* What is being asked
Copy out the lines from the one containing "Lauf: median 550, box" to the one containing "Wurf: median 360, box", both included, without changing anything in them.

* Data

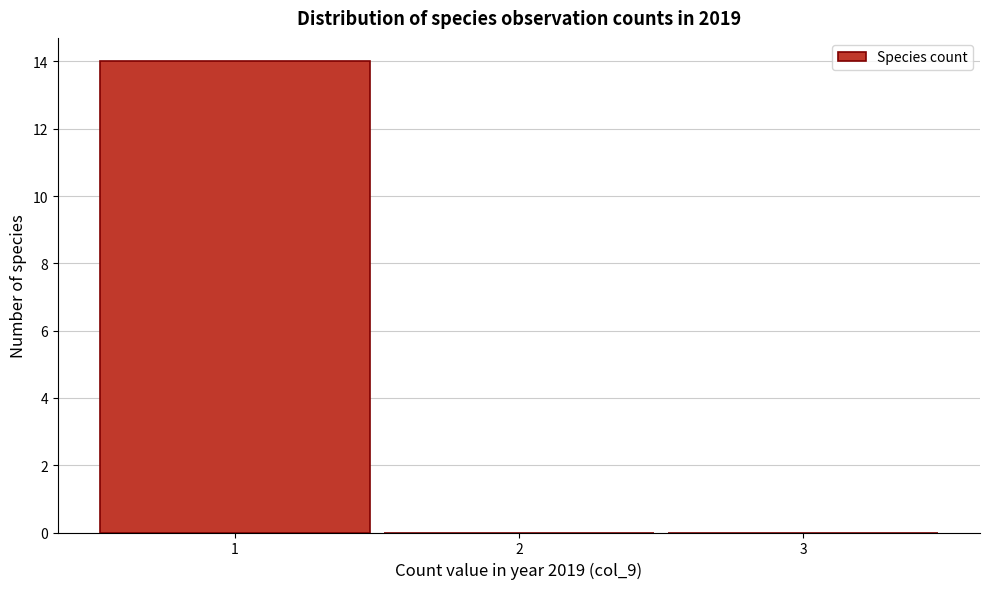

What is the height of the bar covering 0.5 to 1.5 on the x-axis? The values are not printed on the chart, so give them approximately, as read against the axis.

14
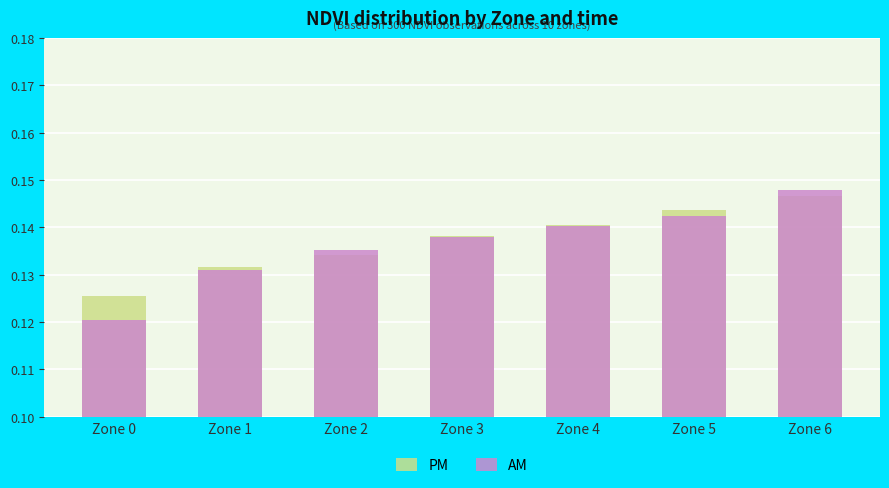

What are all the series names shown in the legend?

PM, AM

--

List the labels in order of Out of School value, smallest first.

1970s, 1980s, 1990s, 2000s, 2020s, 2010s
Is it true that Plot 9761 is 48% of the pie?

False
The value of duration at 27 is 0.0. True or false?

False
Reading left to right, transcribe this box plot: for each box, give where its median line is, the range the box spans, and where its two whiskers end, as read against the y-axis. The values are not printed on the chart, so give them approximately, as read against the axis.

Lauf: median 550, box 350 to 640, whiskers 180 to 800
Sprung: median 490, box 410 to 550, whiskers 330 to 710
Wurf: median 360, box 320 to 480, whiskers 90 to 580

* * *

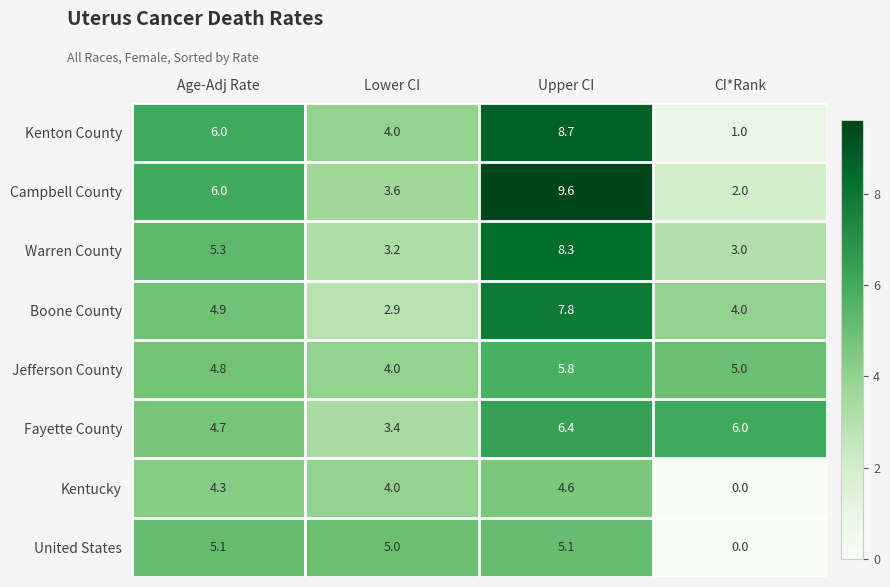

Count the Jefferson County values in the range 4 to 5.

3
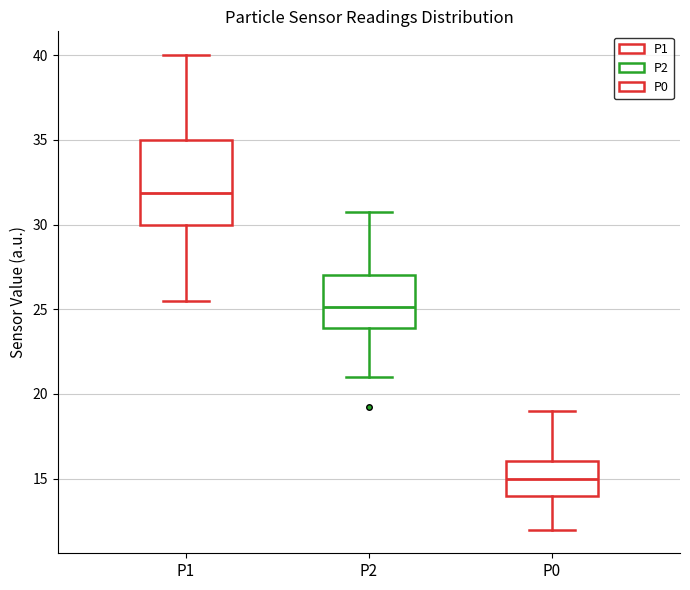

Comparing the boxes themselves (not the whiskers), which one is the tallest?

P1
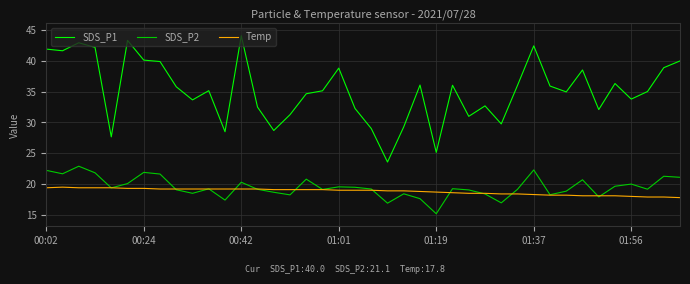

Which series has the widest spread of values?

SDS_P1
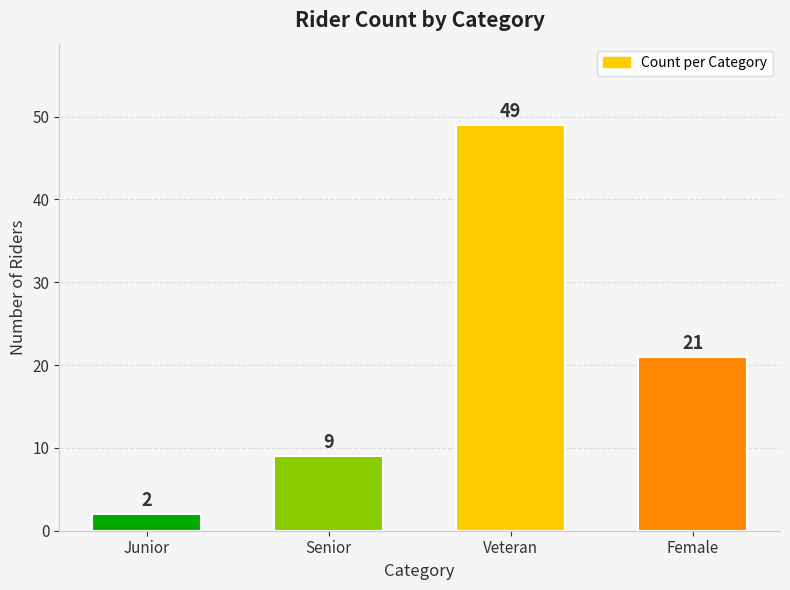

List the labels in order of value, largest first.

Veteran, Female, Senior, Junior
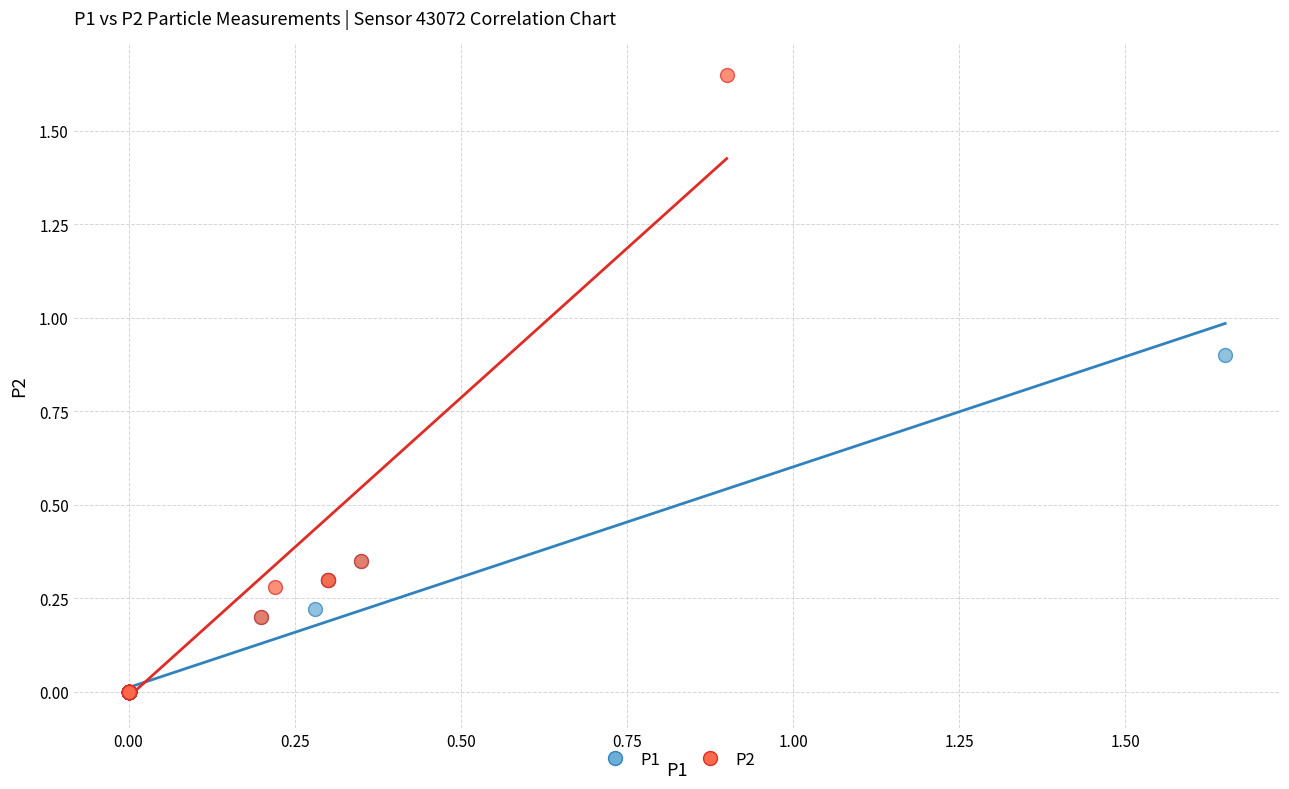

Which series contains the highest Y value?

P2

* Written response
Lauf: median 550, box 350 to 640, whiskers 180 to 800
Sprung: median 490, box 410 to 550, whiskers 330 to 710
Wurf: median 360, box 320 to 480, whiskers 90 to 580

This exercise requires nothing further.